The use of the black horse here is rather like scheduling a Heroes of Comedy season on UK Gold, featuring interviews with the late Les Dawson, Rik Mayall and Peter Cook – but interspersed with monologues from George Osborne announcing benefit cuts to disabled people. It either misunderstands how virtually everyone views banks and bankers – or it simply doesn’t care. It’s like ISIS selling the sort of merchandise you see in a National Trust shop – erasers, jams and tea-towels – Tesco sending you its mixtape or The Conservative Party making its own pornographic DVDs.

Banks have utterly lost the public’s trust, through their own horrible behaviour. They have shafted us, cheated us, lied to us again and again – and the only conclusion we can come to, since they have done it again and again, is that they’re utterly unrepentant. And they offer glossy adverts in return. It’s like someone stealing your life savings, writing off your car and burning down your house, then commiserating with an offer to buy you a pint with your own cash.
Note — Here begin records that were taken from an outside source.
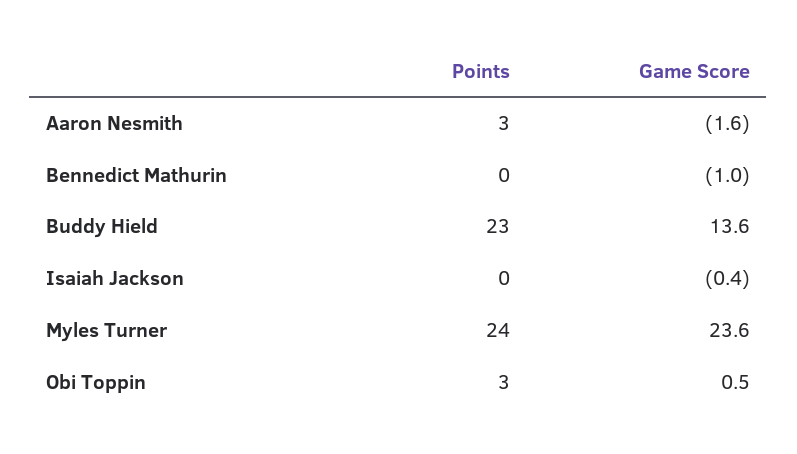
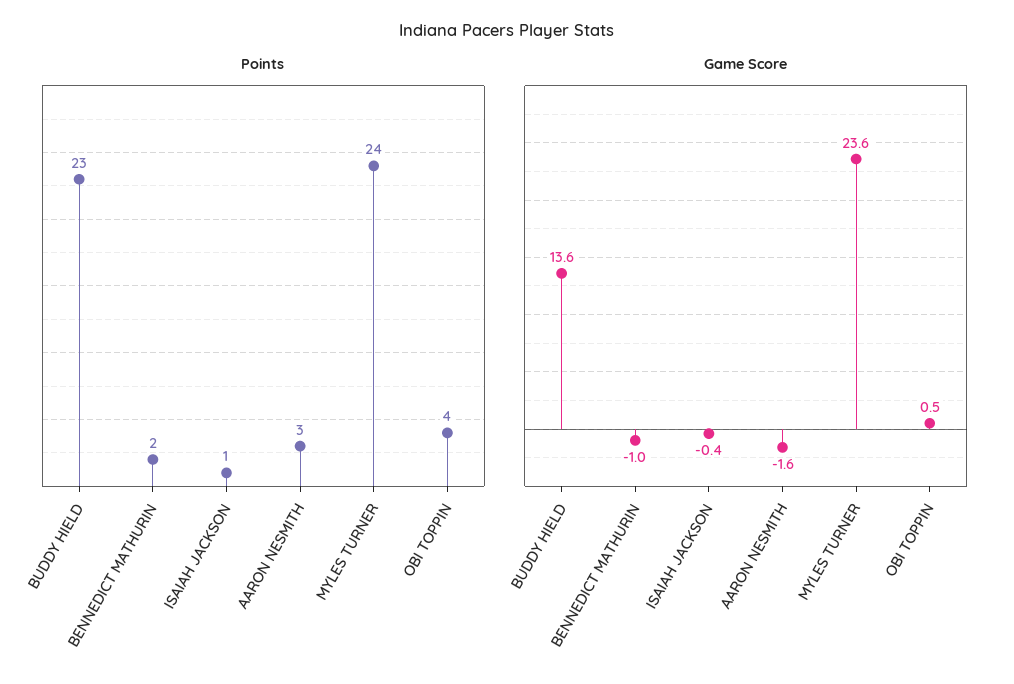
  {
    "Points": {
      "Aaron Nesmith": 3,
-     "Bennedict Mathurin": 0,
+     "Bennedict Mathurin": 2,
      "Buddy Hield": 23,
-     "Isaiah Jackson": 0,
+     "Isaiah Jackson": 1,
      "Myles Turner": 24,
-     "Obi Toppin": 3
+     "Obi Toppin": 4
    },
    "Game Score": {
      "Aaron Nesmith": -1.6,
      "Bennedict Mathurin": -1,
      "Buddy Hield": 13.6,
      "Isaiah Jackson": -0.4,
      "Myles Turner": 23.6,
      "Obi Toppin": 0.5
    }
  }

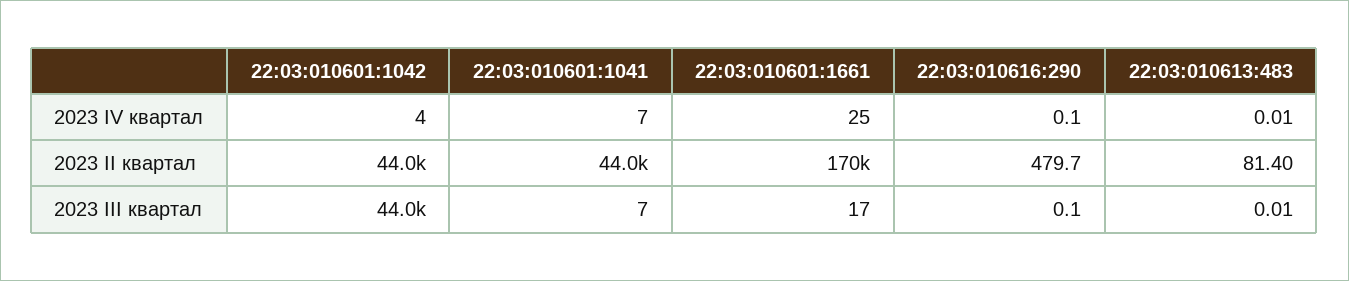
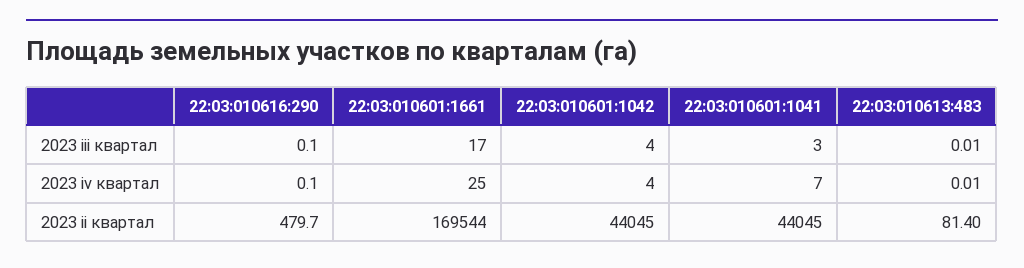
  {
    "22:03:010601:1042": {
      "2023 IV квартал": 4,
      "2023 II квартал": 44045,
-     "2023 III квартал": 44000
+     "2023 III квартал": 4
    },
    "22:03:010601:1041": {
      "2023 IV квартал": 7,
      "2023 II квартал": 44045,
-     "2023 III квартал": 7
+     "2023 III квартал": 3
    },
    "22:03:010601:1661": {
      "2023 IV квартал": 25,
      "2023 II квартал": 169544,
      "2023 III квартал": 17
    },
    "22:03:010616:290": {
      "2023 IV квартал": 0.1,
      "2023 II квартал": 479.7,
      "2023 III квартал": 0.1
    },
    "22:03:010613:483": {
      "2023 IV квартал": 0.01,
      "2023 II квартал": 81.4,
      "2023 III квартал": 0.01
    }
  }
No doubt someone somewhere has been pointing to a Powerpoint display with the phrase ‘recapturing trust’ and ‘restating values’ next to a picture of a black horse, while Lloyds boffins nod and chew their expensive pens. And everyone involved in it – bosses, marketers, foot soldiers, consumers and regulators – know this dishonest advertising to be a massive lie on every level. It’s a sticking plaster over a wound so ragged, festering and grievous – bailouts, bonuses, scandal, rigging; the things that have defined banks over the last decade – that it amounts to a colossal affront to everyone’s intelligence. An appalling insult to terrible injury. The threat is barely implicit: let us do what we want, bail us out, leave us alone. If we go down we’re taking you with us.

If you want a metaphor involving a horse to demonstrate the balance of power between the banks and us, don’t think of a billowing, rippling steed running through Kent. Imagine waking up to a severed equine head under your duvet.